Ce week-end, on résiste à l’obscurantisme avec Femmes en résistance

Voici venue la dernière ligne droite avant le festival féministe de documentaires que nous organisons à Arcueil,

avec cette année pour thème la résistance à l’obscurantisme. Voici le communiqué qui présente le programme, nous vous attendons nombreusEs, pour un week-end de films, d’échanges et de résistance !

N’hésitez pas à diffuser le programme autour de vous ou à rebloguer cet article !

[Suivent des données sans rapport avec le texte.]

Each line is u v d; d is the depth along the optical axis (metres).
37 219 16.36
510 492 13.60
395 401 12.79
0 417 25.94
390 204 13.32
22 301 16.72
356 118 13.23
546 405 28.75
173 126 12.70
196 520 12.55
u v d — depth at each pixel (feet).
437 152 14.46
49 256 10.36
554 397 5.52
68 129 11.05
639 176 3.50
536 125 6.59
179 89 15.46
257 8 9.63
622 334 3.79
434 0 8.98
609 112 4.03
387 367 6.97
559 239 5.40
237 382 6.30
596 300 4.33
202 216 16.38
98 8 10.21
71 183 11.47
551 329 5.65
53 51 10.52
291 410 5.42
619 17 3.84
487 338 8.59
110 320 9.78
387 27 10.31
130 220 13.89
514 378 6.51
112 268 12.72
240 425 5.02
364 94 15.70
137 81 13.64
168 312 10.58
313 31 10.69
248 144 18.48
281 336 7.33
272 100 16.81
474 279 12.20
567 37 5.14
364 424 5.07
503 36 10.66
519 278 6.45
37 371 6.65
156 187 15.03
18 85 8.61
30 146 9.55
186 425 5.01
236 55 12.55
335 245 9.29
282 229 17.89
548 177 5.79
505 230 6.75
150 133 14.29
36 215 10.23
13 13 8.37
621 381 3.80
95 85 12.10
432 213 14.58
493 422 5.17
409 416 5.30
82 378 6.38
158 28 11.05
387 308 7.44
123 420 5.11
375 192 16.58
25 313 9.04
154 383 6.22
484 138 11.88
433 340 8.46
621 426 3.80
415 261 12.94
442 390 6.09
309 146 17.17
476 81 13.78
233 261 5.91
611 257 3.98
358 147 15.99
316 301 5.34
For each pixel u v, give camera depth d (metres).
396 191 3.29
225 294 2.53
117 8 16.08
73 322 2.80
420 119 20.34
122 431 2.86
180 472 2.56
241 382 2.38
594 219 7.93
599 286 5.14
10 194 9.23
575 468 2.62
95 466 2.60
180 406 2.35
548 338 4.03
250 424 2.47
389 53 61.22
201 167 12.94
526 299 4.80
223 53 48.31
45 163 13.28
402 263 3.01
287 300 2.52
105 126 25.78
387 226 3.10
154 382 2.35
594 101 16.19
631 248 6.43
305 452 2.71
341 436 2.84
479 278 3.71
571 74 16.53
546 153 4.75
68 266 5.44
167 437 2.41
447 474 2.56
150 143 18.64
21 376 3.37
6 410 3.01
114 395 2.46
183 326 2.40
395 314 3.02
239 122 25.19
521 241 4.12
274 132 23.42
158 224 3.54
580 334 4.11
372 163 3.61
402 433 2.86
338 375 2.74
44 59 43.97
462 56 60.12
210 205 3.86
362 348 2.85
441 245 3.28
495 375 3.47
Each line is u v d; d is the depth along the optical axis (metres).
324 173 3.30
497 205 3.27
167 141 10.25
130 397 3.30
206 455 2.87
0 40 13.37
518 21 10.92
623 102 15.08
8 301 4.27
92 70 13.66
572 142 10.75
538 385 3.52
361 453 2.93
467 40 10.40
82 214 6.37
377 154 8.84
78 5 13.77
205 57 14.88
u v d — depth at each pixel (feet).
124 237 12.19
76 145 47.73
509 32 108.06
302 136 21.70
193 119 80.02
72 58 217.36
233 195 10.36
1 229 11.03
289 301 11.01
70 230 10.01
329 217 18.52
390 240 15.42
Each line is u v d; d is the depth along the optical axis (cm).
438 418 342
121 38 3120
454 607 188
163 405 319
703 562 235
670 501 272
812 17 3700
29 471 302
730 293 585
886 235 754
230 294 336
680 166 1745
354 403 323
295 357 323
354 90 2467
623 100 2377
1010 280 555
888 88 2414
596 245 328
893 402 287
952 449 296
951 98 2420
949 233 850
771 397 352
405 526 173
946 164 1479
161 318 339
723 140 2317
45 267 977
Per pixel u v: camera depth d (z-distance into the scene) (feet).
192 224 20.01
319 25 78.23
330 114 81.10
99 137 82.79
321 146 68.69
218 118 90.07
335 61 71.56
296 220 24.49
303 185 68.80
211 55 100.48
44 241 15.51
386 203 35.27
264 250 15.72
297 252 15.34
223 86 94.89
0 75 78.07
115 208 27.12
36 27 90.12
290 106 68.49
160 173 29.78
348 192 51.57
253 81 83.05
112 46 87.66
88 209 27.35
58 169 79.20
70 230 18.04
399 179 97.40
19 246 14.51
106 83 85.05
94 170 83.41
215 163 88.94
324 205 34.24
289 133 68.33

Cette année, nous résistons à l’obscurantisme sous forme de 8 commandements féministes.
De « tu ne seras la côte de personne à « Tu chanteras ta liberté » en passant par « Tu ne seras ni achetée, ni vendue, ni violée »,
le festival proposera, en présence de plusieurs réalisatrices, de nombreux documentaires féministes souvent inédits en France.
Going up The Stairs
Ainsi, « Going up the stairs de l’Iranienne Roksareh Ghaem Maghami qui nous montre comment cette dame de 50 ans, mariée à 9 ans, , trouve enfin un moyen de s’épanouir et ne plus être tout à fait la « côte » de son mari, par la découverte de la peinture.
Ou encore « Grrrl Love and Revolution », de Abby Moser qui revient, avec des témoignages de l’époque, sur l’émergence des « Riot Girrls », groupes punk rock féministe, mais également mouvement de société et de lutte contre les violences masculines, et comment elles ont du résister à être happées par les médias et maisons de disque.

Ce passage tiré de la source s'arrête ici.